──────── TEXT BLOCK ────────
Democratic frontrunner Joe Biden kicks off his 2020 presidential bid Saturday with a call for fairness and equality in America, urging voters to heal deep divisions and reject Donald Trump’s “hard heart.”

“Some say Democrats don’t want to hear about unity. That they are angry — and the angrier you are, the better,” Biden will say at a campaign rally in Philadelphia, according to speech excerpts.

“I don’t believe it,” he will tell the crowd, adding that he is running for president to offer Democrats and Republicans alike a “different path” towards unity.

“If the American people want a president to add to our division, to lead with a clenched fist, closed hand and a hard heart, to demonize the opponents and spew hatred, they don’t need me. They already have a president who does just that.”

Biden, 76, sits atop the pack of 2020 contenders, relishing his prime position.

No one knows whether the man who served as number two to popular Democratic president Barack Obama for eight years will run away with this contest — his third White House bid in as many decades — or fade out in the months-long test of political skill and stamina to come.

But the former longtime senator and lion of the Democratic Party is gearing up for what is certain to be a titanic battle against Trump.
──────── RECORDS PROVIDED ────────
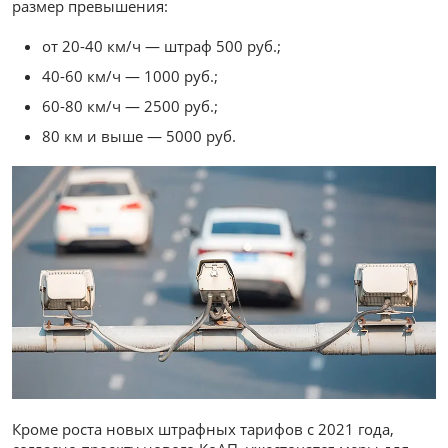
размер превышения:
от 20-40 км/ч — штраф 500 руб.;
40-60 км/ч — 1000 руб.;
60-80 км/ч — 2500 руб.;
80 км и выше — 5000 руб.
Кроме роста новых штрафных тарифов с 2021 года,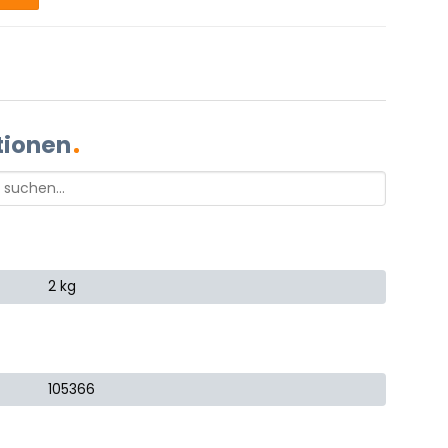
tionen
2 kg
105366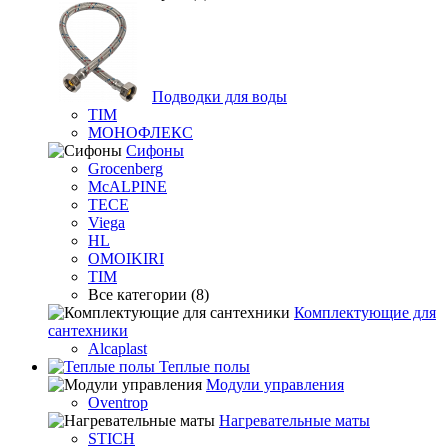
Подводки для воды
TIM
МОНОФЛЕКС
Сифоны
Grocenberg
McALPINE
TECE
Viega
HL
OMOIKIRI
TIM
Все категории (8)
Комплектующие для
сантехники
Alcaplast
Теплые полы
Модули управления
Oventrop
Нагревательные маты
STICH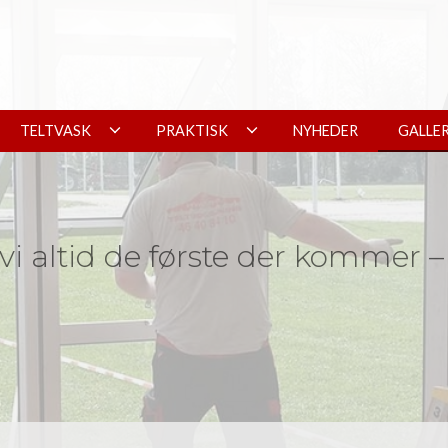
TELTVASK
PRAKTISK
NYHEDER
GALLER
 vi altid de første der kommer 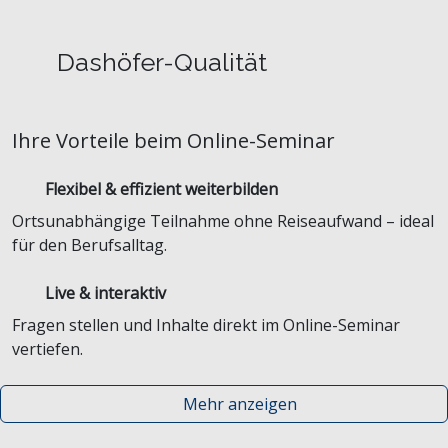
Dashöfer-Qualität
Ihre Vorteile beim Online-Seminar
Flexibel & effizient weiterbilden
Ortsunabhängige Teilnahme ohne Reiseaufwand – ideal
für den Berufsalltag.
Live & interaktiv
Fragen stellen und Inhalte direkt im Online-Seminar
vertiefen.
Mehr anzeigen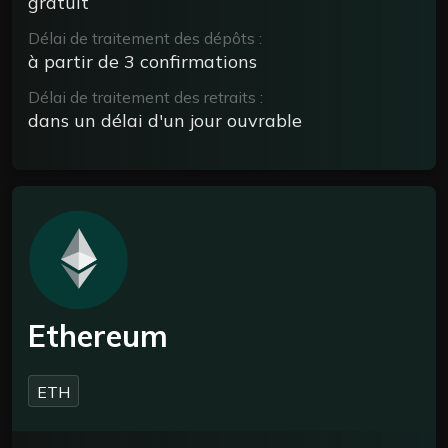
gratuit
Délai de traitement des dépôts :
à partir de 3 confirmations
Délai de traitement des retraits :
dans un délai d'un jour ouvrable
Ethereum
ETH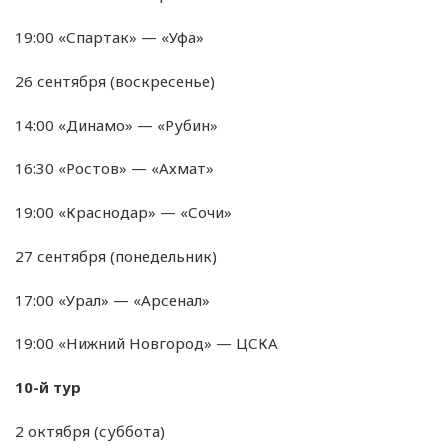
19:00 «Спартак» — «Уфа»
26 сентября (воскресенье)
14:00 «Динамо» — «Рубин»
16:30 «Ростов» — «Ахмат»
19:00 «Краснодар» — «Сочи»
27 сентября (понедельник)
17:00 «Урал» — «Арсенал»
19:00 «Нижний Новгород» — ЦСКА
10-й тур
2 октября (суббота)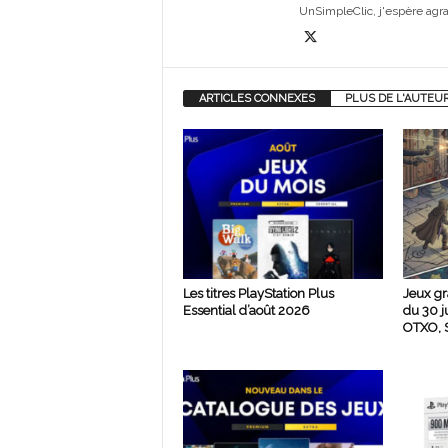
UnSimpleClic, j'espère agrand
ARTICLES CONNEXES
PLUS DE L'AUTEU
Les titres PlayStation Plus
Jeux gr
Essential d’août 2026
du 30 j
OTXO, S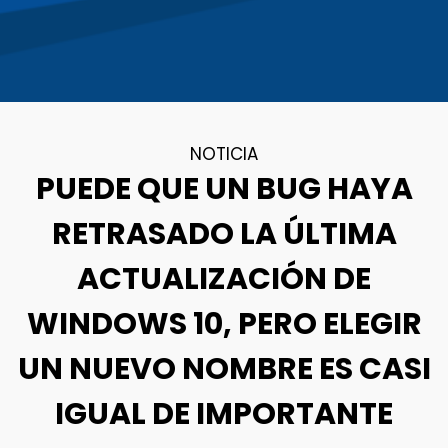
NOTICIA
PUEDE QUE UN BUG HAYA
RETRASADO LA ÚLTIMA
ACTUALIZACIÓN DE
WINDOWS 10, PERO ELEGIR
UN NUEVO NOMBRE ES CASI
IGUAL DE IMPORTANTE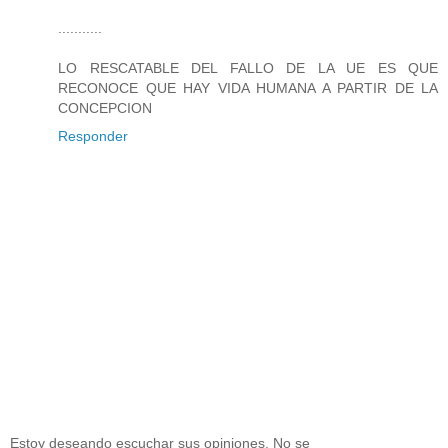
...........
LO RESCATABLE DEL FALLO DE LA UE ES QUE
RECONOCE QUE HAY VIDA HUMANA A PARTIR DE LA
CONCEPCION
Responder
Estoy deseando escuchar sus opiniones. No se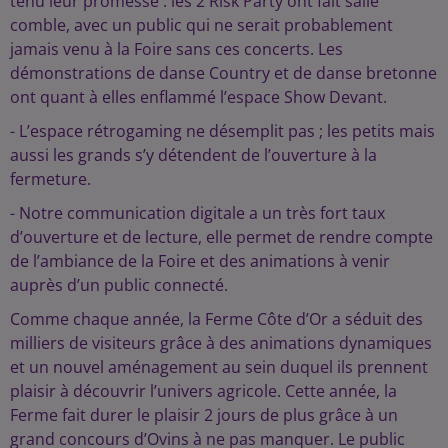
tenu leur promesse : les 2 Risk Party ont fait salle
comble, avec un public qui ne serait probablement
jamais venu à la Foire sans ces concerts. Les
démonstrations de danse Country et de danse bretonne
ont quant à elles enflammé l’espace Show Devant.
- L’espace rétrogaming ne désemplit pas ; les petits mais
aussi les grands s’y détendent de l’ouverture à la
fermeture.
- Notre communication digitale a un très fort taux
d’ouverture et de lecture, elle permet de rendre compte
de l’ambiance de la Foire et des animations à venir
auprès d’un public connecté.
Comme chaque année, la Ferme Côte d’Or a séduit des
milliers de visiteurs grâce à des animations dynamiques
et un nouvel aménagement au sein duquel ils prennent
plaisir à découvrir l’univers agricole. Cette année, la
Ferme fait durer le plaisir 2 jours de plus grâce à un
grand concours d’Ovins à ne pas manquer. Le public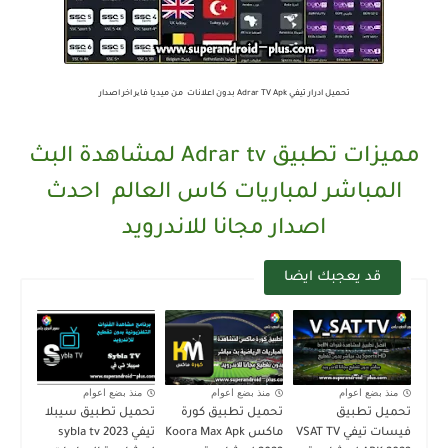
تحميل ادرار تيفي Adrar TV Apk بدون اعلانات من ميديا فایر اخر اصدار
مميزات تطبيق Adrar tv لمشاهدة البث
المباشر لمباريات كاس العالم احدث
اصدار مجانا للاندرويد
قد يعجبك ايضا
منذ بضع اعوام
منذ بضع اعوام
منذ بضع اعوام
تحميل تطبيق
تحميل تطبيق كورة
تحميل تطبيق سيبلا
فيسات تيفي VSAT TV
ماكس Koora Max Apk
تيفي sybla tv 2023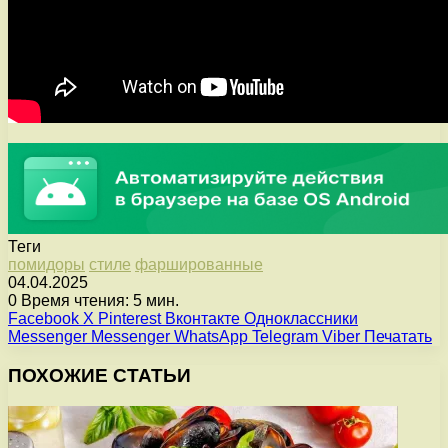
Теги
помидоры
стиле
фаршированные
04.04.2025
0
Время чтения: 5 мин.
Facebook
X
Pinterest
Вконтакте
Одноклассники
Messenger
Messenger
WhatsApp
Telegram
Viber
Печатать
ПОХОЖИЕ СТАТЬИ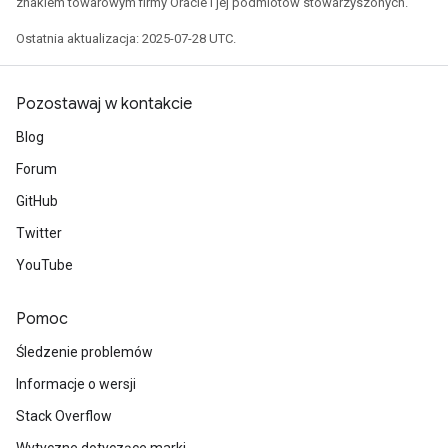
znakiem towarowym firmy Oracle i jej podmiotów stowarzyszonych.
Ostatnia aktualizacja: 2025-07-28 UTC.
Pozostawaj w kontakcie
Blog
Forum
GitHub
Twitter
YouTube
Pomoc
Śledzenie problemów
Informacje o wersji
Stack Overflow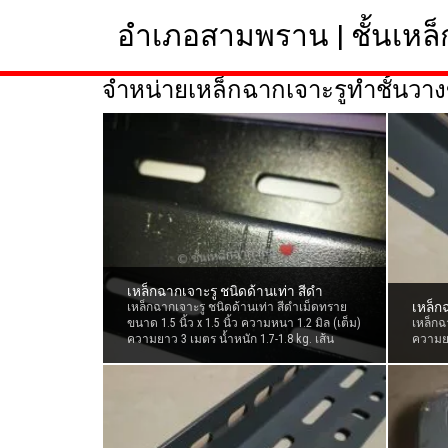
Skip
Skip to content
อำเภอสามพราน |
ชั้นเหล
to
content
จำหน่ายเหล็กฉากเจาะรูทำชั้นวา
เหล็กฉากเจาะรู ชนิดด้านเท่า สีดำ
เหล็ก
เหล็กฉากเจาะรู ชนิดด้านเท่า สีดำเม็ดทราย
ขนาด 1.5 นิ้ว x 1.5 นิ้ว ความหนา 1.2 มิล (เต็ม)
เหล็กฉ
ความยาว 3 เมตร น้ำหนัก 1.7-1.8 kg. เส้น
ความยา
────────
**WHAT YOU NEED TO DO**
[1] Reproduce everything in the article on Biden's campaign launch from "No one knows" down to "stamina to come.".
[2] In the article on Biden's campaign launch, which city is the site of the rally where Biden gives his speech?
[3] Go on with the article on Biden's campaign launch from the point where it stops.

**EXERCISE RESULTS**
[1]
No one knows whether the man who served as number two to popular Democratic president Barack Obama for eight years will run away with this contest — his third White House bid in as many decades — or fade out in the months-long test of political skill and stamina to come.

[2] Philadelphia

[3]
After a month of modest events at union halls and pizza joints in early-voting states like Iowa, Biden is counting on making a splash at a rally in Philadelphia, the largest city in must-win Pennsylvania, a state Trump snatched from Democrats in 2016.

He has made Philadelphia his campaign headquarters, in a sign of the importance he places on winning back the state for his party in 2020.

Biden will acknowledge that the country fell short of its ideals early on.

“Equality. Equity. Fairness. America didn’t live up to that promise for most of its people, for people of color, for women,” he will say.

The kickoff is near the Philadelphia art museum steps immortalized by the scrappy boxer’s run in the movie “Rocky.”

Biden was born and raised in Pennsylvania, and the rally is a nod to his modest roots.

But far from being the underdog, Biden is looking to cement his status as the man to beat, the blue-collar voter whisperer who is best positioned to defeat Trump.

And while his delayed race entry drew criticism that he might not be ready to mount an energized campaign, the slow-and-steady strategy appears to be paying off.

Polls give Biden a growing lead over the 22 other hopefuls.

The latest RealClearPolitics aggregate puts him at 39.1 percent support, more than double the 16.4 percent of his nearest rival, liberal Senator Bernie Sanders.

No one else is in double digits.

After a deeply divisive 2016 race, Democratic voters may be looking for an antidote to Trump, the brash politically inexperienced billionaire.

“What matters to them at the moment is a safe choice, a known entity,” Lara Brown, director of George Washington University’s Graduate School of Political Management, told AFP.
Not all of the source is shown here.